Now, that doesn’t mean that’s the only thing they do. They also engage in a degree of sabotage and cyber hacks. And if push came to shove, I have no doubt that they’re willing to do tactical airstrikes. But you’re talking about something that can be dispersed. You’re talking about something that once you do start going after it, the, receiving country, Iran in this case, has a vested interest in keeping the system as dispersed as possible and then accelerating the work. 

So until now, the Iranian nuclear program has mostly been a negotiating chip that they are willing to trade away in exchange for a broader deal specifically with the United States. And that’s one of the reasons why this technology, which was developed in the 40s, still hasn’t been replicated in the Persian Gulf. There’s also a strategic side to this. 

Israel is already a nuclear power. And if the Israelis ever really did feel that the Iranians were getting close, they’d probably use their own systems to make sure that Iran could never cross the threshold and they’d do a preemptive nuclear strike. The other side of the strategic question is Iran is not alone in the neighborhood. Closer to home. 

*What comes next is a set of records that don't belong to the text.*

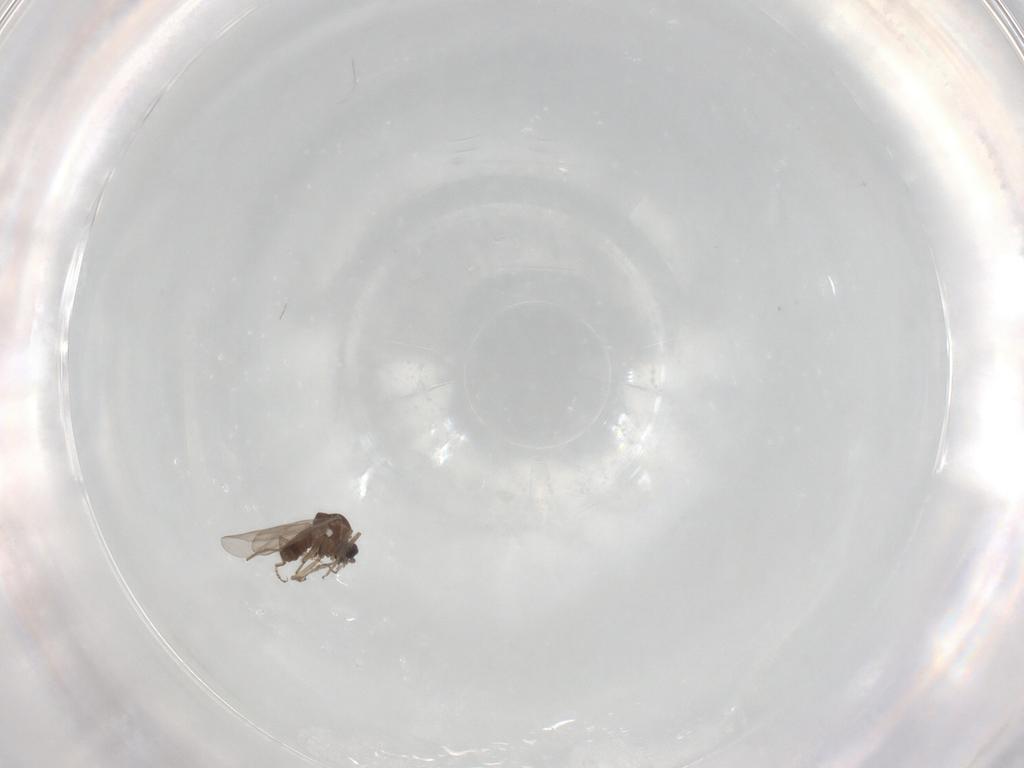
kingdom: Animalia
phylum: Arthropoda
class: Insecta
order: Diptera
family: Ceratopogonidae
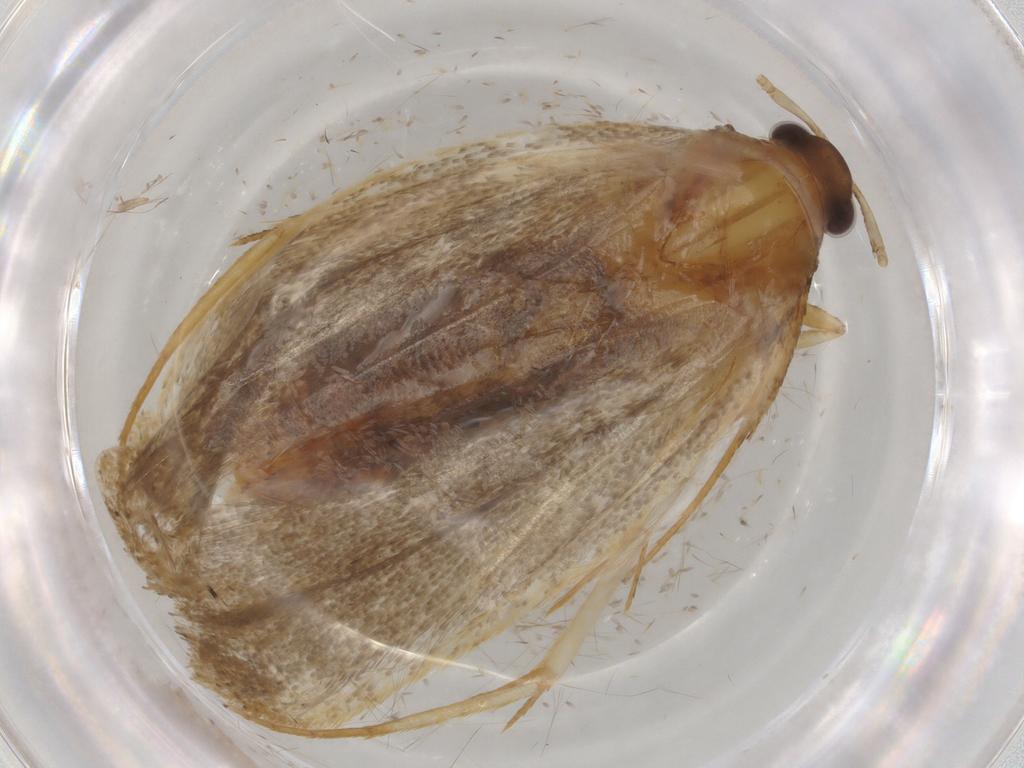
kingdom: Animalia
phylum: Arthropoda
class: Insecta
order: Lepidoptera
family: Lecithoceridae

Just across the Persian Gulf are the Saudis and the Saudis and the Iranians don’t care for each other very much. And the big difference between these two is that Saudi Arabia has much deeper pockets. So if Push ever did really come to shove, and it did look like Iran was going to develop a functional weapon, not only would they be risking a preemptive Israeli nuclear strike, but the Saudis would probably just go out, write a check, and buy some nukes from another country, most notably Pakistan. 

So for Iran, the nuclear card is not nearly as valuable as most people seem to think it is, because they know if they even try to draw it from the deck, they’re gonna get hammered real hard. So this is something I worry about. Not really. And whenever there’s something in the Middle East that I don’t worry about, I call that a win.